> _Supplied text_:

════

IFS Warns Of ‘Significant Cuts’ To Non-Protected Benefits | Welfare Weekly

Last Updated: June 5, 2015By

The Government’s pledge to find £12bn in savings from the welfare budget will require ‘significant cuts’ to non-protected benefits, says the Institute for Fiscal Studies (IFS).

Outside of protecting spending on state pension and universal pensioner benefits, the Conservatives would need to find savings on the a scale amounting to almost 10% of unprotected benefits, just to meet their 2015 manifesto pledge.

The IFS says, “finding the sought after £12 billion of cuts in just two years will not be easy”.

“Finding such a reduction without cutting child benefit, which has been pledged this week, would mean that even more significant cuts would likely be required to spending on one or more of tax credits, housing benefit and disability & incapacity benefits”.

Chancellor George Osborne has been accused of “misleading” the public on the extent of planned cuts.

To meet its overall spending target, even after slashing £12bn from welfare expenditure, the government would still need to accelerate cuts to other unprotected government departments.

Other than the Department for Work and Pensions (DWP), unprotected departments include the Ministry of Defence, the Home Office, the Ministry of Justice, the Department for Communities and Local Government, the Department for Business, Innovation & Skills, and the Department for Transport.

According to the IFS, “cuts would need to increase from the 2.0% a year seen over the five years from 2010–11 to 2015–16, to 2.2% a year over the three years from 2015–16 to 2018–19″.

“This would give a total cut of £23.8 billion across all departments between 2015–16 and 2018–19. That’s on top of the £2.2 billion of cuts taking place in 2015–16 and the £49.2 billion of cuts delivered between 2009–10 and 2014–15.

════

> _Data section_:
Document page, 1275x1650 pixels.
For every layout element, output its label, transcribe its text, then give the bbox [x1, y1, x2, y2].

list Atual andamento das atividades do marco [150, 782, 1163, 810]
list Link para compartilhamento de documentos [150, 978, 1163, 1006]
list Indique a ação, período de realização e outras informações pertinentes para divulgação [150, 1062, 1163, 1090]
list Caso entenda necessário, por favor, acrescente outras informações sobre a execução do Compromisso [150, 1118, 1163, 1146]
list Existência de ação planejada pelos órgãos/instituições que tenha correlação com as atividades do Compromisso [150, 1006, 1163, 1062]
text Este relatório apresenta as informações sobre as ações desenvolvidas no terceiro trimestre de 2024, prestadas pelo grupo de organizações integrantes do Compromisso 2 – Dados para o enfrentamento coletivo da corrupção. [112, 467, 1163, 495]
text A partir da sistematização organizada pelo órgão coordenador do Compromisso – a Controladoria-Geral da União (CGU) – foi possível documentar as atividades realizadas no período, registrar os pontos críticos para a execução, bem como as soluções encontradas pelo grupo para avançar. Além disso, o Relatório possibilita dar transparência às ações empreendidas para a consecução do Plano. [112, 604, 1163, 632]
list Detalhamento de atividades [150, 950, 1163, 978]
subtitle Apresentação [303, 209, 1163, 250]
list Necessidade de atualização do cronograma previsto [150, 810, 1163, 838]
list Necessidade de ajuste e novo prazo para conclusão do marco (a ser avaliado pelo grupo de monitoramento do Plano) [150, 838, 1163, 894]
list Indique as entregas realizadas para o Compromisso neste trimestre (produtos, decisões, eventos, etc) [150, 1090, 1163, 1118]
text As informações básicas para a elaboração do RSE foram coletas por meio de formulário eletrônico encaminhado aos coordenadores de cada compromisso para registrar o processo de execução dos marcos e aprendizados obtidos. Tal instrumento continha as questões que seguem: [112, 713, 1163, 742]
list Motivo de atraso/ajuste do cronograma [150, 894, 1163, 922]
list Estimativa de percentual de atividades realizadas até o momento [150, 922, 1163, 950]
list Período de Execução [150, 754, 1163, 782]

════

> _Complete the following_:
A: In the welfare cuts article, which organization warns of significant cuts to non-protected benefits?
B: Please copy the portion of the welfare cuts article starting with "Outside of protecting" and going on through "unprotected government departments.".
Rely only on the welfare cuts article.

> _Outputs by task_:
A: The Institute for Fiscal Studies (IFS).

B:
Outside of protecting spending on state pension and universal pensioner benefits, the Conservatives would need to find savings on the a scale amounting to almost 10% of unprotected benefits, just to meet their 2015 manifesto pledge.

The IFS says, “finding the sought after £12 billion of cuts in just two years will not be easy”.

“Finding such a reduction without cutting child benefit, which has been pledged this week, would mean that even more significant cuts would likely be required to spending on one or more of tax credits, housing benefit and disability & incapacity benefits”.

Chancellor George Osborne has been accused of “misleading” the public on the extent of planned cuts.

To meet its overall spending target, even after slashing £12bn from welfare expenditure, the government would still need to accelerate cuts to other unprotected government departments.